Para peneliti menemukan bahwa large language models (LLM), seperti GPT-4 atau Grok 4, pada awalnya sering terlalu percaya diri terhadap jawabannya. Namun, begitu diberi counter-argument yang terdengar meyakinkan, meski tidak benar, AI dengan cepat meragukan jawaban awalnya. Ini menunjukkan bahwa struktur pengambilan keputusan AI masih rapuh ketika diuji dengan tekanan.
Fenomena ini bahkan terlihat dalam kasus lain. Misalnya, Google Gemini sempat “panik” saat bermain Pokémon, atau Claude milik Anthropic mengalami krisis identitas saat mencoba menjalankan simulasi toko penuh waktu. Dengan kata lain, AI tampak sering “runtuh” saat menghadapi tekanan atau situasi yang kompleks.
Bagaimana penelitian ini dilakukan?
Tim peneliti menggunakan dua tahap eksperimen. Pada tahap pertama, chatbot AI diberi pertanyaan pilihan ganda, dan tingkat kepercayaan diri jawabannya diukur lewat logits, nilai internal yang menunjukkan seberapa yakin AI pada jawabannya.

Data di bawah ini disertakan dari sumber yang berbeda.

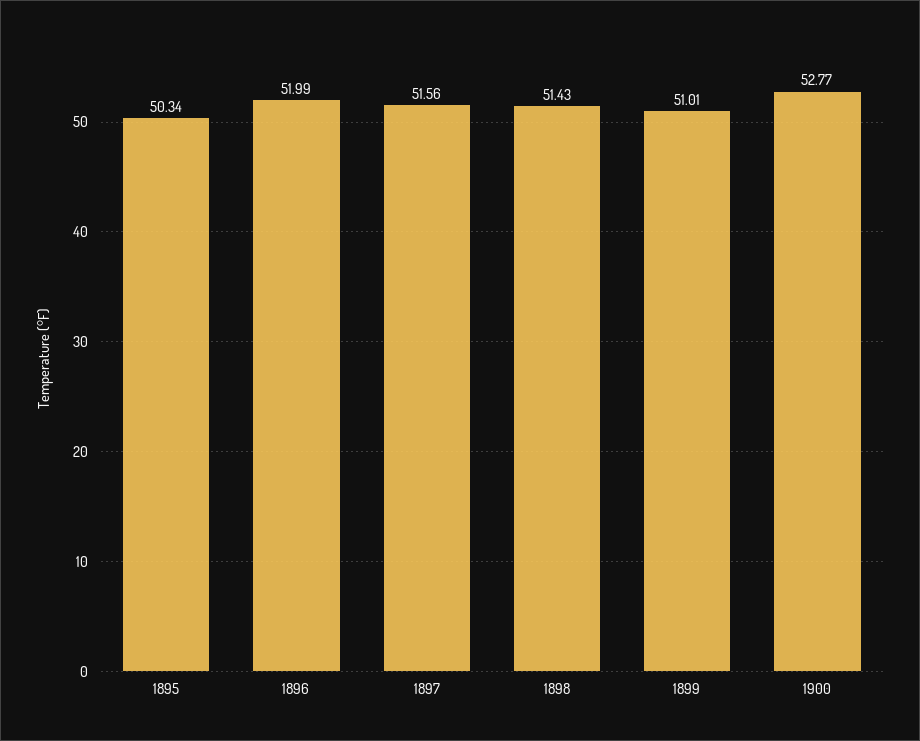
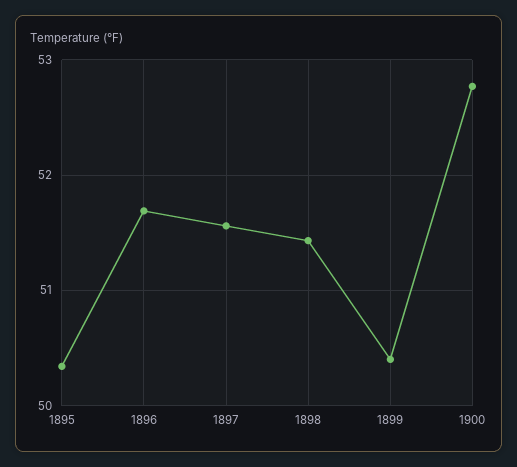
1896: 51.99 -> 51.7
1899: 51.01 -> 50.4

Tahap kedua, AI diberi “saran” dari model AI lain. Saran ini bisa mendukung atau bertentangan dengan jawaban awal. Tujuannya untuk melihat apakah AI akan tetap pada pendirian awal atau mengubah jawabannya setelah mendapat masukan baru, meskipun masukan itu salah.

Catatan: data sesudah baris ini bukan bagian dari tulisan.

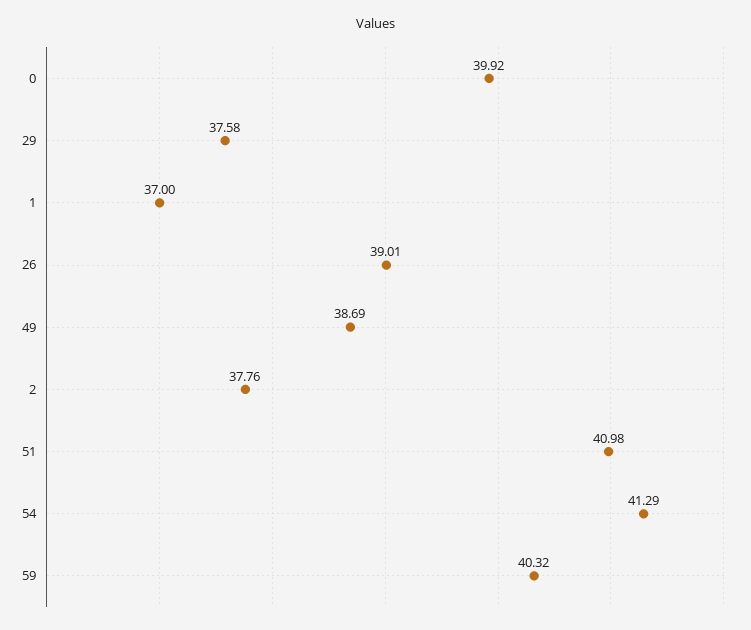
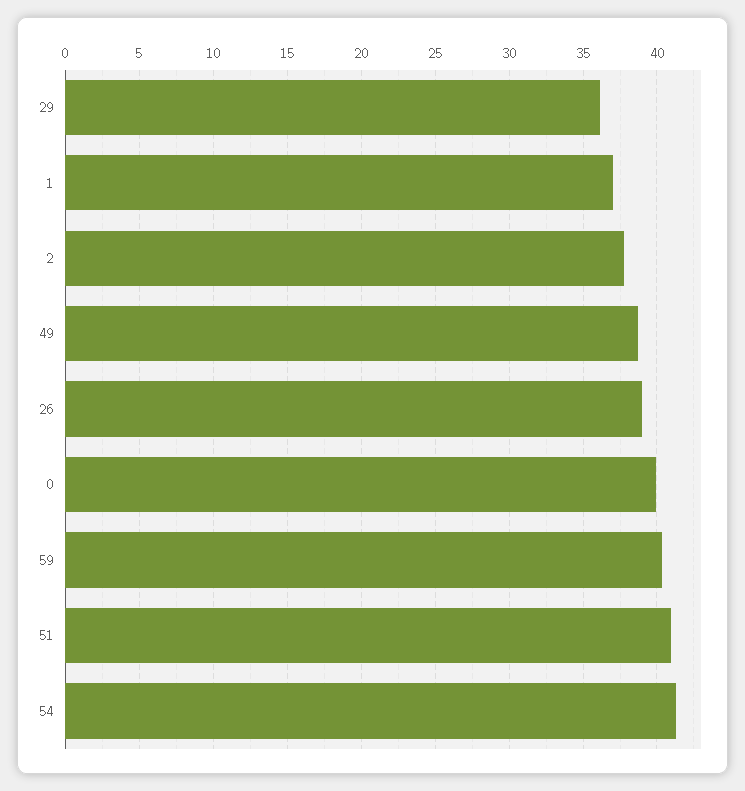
29: 37.58 -> 36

Hasilnya cukup mengejutkan. AI biasanya sangat yakin pada jawaban awalnya, meskipun salah. Namun, begitu diberi saran yang diklaim berasal dari sumber akurat, AI langsung kehilangan keyakinan. Lebih parah lagi, tingkat kepercayaan AI semakin turun ketika diingatkan bahwa jawabannya berbeda dari masukan baru tersebut.

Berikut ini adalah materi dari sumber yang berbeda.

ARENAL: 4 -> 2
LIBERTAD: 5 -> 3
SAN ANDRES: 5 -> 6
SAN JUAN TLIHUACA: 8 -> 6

Yang menarik, AI ternyata tidak mengoreksi jawabannya secara logis, tetapi lebih seperti mengambil keputusan secara emosional dan drastis. Ini menyebabkan AI mudah “terombang-ambing” dalam percakapan yang lebih panjang, membuatnya kurang bisa diandalkan dalam pengambilan keputusan penting.
Meski demikian, para peneliti yakin masalah ini bisa diperbaiki di masa depan. Dengan pelatihan model yang lebih baik dan teknik prompt engineering yang lebih stabil, AI generasi berikutnya diharapkan bisa memberikan jawaban yang lebih konsisten dan terkalibrasi dengan baik.
Temuan ini menjadi pengingat penting bahwa meski AI terlihat pintar dan meyakinkan, ia masih jauh dari sempurna. Dalam situasi kritis, AI bisa dimanipulasi atau menjadi sumber informasi yang kurang dapat dipercaya. Jadi, sebelum sepenuhnya mengandalkan AI untuk keputusan besar, pastikan tetap ada pengawasan manusia di belakangnya.